In contrast, Venezuela does not enjoy widespread support from its fellow Latin American states. Only Cuba and Nicaragua have maintained diplomatic links with Caracas, with the leaders of these two countries being the only heads of state at the inauguration. A group of nine Latin American states demanded an independent investigation into election results the day after the election, made up of Argentina, Costa Rica, the Dominican Republic, Ecuador, Guatemala, Panama, Paraguay, Peru and Uruguay. Additionally, Panama completely severed all diplomatic relations with Venezuela on this day. Then, the Panamanian government offered both political asylum to Maduro and his family and a meeting of regional powers to end the brewing political crisis. Both options were refused by Maduro. Chile and El Salvador called for transparency, with El Salvador’s president Nayib Bukele vowing to not resume diplomatic relations with Caracas until free and fair elections were held. It appears that the issue of Venezuela has managed to transcend ideological differences between certain Latin American states, while previous allies of the Maduro regime like Brazil and Colombia have distanced themselves from Venezuela. Colombia, home to over a third of the 7.7 million Venezuelans that have fled the country in the last few years, have refused to recognize the election results or Maduro as a legitimate leader.

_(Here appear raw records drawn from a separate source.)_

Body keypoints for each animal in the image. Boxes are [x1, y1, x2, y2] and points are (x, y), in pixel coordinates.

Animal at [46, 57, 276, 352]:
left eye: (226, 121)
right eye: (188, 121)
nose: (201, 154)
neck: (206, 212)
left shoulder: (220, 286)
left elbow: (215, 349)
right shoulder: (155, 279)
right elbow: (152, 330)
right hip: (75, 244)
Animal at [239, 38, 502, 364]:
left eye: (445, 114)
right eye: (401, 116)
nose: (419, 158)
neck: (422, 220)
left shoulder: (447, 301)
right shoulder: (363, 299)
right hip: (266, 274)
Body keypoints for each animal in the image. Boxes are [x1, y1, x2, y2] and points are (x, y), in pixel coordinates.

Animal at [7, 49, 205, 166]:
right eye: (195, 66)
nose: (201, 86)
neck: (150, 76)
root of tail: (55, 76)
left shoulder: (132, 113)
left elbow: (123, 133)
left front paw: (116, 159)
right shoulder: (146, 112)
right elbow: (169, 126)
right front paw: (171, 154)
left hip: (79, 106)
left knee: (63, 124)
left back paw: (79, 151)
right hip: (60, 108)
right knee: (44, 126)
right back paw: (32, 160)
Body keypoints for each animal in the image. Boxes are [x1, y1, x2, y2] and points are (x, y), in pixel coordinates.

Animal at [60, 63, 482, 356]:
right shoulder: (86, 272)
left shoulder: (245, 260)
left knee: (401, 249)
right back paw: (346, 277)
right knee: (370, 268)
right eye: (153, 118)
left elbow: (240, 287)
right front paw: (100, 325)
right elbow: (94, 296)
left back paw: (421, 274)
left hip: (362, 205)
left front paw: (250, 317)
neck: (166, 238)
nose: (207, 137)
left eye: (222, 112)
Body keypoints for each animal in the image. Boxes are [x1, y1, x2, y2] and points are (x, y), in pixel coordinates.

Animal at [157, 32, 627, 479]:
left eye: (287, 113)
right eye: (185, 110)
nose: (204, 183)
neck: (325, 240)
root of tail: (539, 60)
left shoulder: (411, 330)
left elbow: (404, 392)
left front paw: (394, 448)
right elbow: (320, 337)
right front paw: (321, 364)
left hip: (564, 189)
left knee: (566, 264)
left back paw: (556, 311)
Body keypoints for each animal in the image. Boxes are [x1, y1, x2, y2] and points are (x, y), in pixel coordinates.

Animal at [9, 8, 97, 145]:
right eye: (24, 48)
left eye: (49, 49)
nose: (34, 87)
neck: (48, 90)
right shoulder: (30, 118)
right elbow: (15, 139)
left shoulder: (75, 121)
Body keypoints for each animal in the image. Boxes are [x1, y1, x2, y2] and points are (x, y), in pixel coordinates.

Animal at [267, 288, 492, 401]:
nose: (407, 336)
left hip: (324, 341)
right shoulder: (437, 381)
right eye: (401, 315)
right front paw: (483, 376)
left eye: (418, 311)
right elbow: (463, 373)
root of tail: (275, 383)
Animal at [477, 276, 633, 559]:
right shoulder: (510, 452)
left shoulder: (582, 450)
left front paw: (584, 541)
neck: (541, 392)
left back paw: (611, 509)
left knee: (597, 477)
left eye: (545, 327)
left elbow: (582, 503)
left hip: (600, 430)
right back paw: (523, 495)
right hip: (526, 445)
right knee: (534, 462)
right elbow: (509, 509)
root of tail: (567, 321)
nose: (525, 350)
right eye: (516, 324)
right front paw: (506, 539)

The United States has always been a harsh critic of Venezuela, with U.S. sanctions having been imposed on the petrostate since 2005. However, in response to the election, new sanctions and visa restrictions were implemented in September 2024, “targeting sixteen Maduro-affiliated individuals from the National Electoral Council, the Supreme Tribunal of Justice, and the National Assembly for impeding the electoral process and obstructing the release of the election results”. Then, on the day of Maduro’s inauguration, the U.S., U.K and European Union declared “a coordinated round of new sanctions […] on more than 20 officials” high up in Maduro’s regime. Additionally, the Biden administration increased the reward for the arrest of Maduro and his Interior Minister to $25 million, placed a bounty of $15 million on the Venezuelan Defense Minister, and extended a special permission regarding Venezuelan migrants in the U.S., which allows 600,000 of them to remain in the country for another eighteen months (given the continued humanitarian crisis in Venezuela). EU foreign policy chief Kaja Kallas highlighted how “Maduro lacks the legitimacy of a democratically elected president” and not respected the will of the people. Serbia- a candidate for EU membership- was the only European country apart from Russia and Belarus to attend Maduro’s inauguration.
Although Maduro has managed to return to the presidential office, the greatest challenge has only really begun. His attempt to regain a semblance of legitimacy by holding the elections has failed, and his administration is being propped up by his iron grip over institutional processes within Venezuela. However, the opposition are not going to take this lying down. Edmundo González may soon attempt to return from exile, buoyed by widespread international support and recognition of him as legitimate leader of Venezuela. If this comes to pass, Venezuela might find itself once again with two presidents, and only time will tell how long Maduro will be able to cling onto power.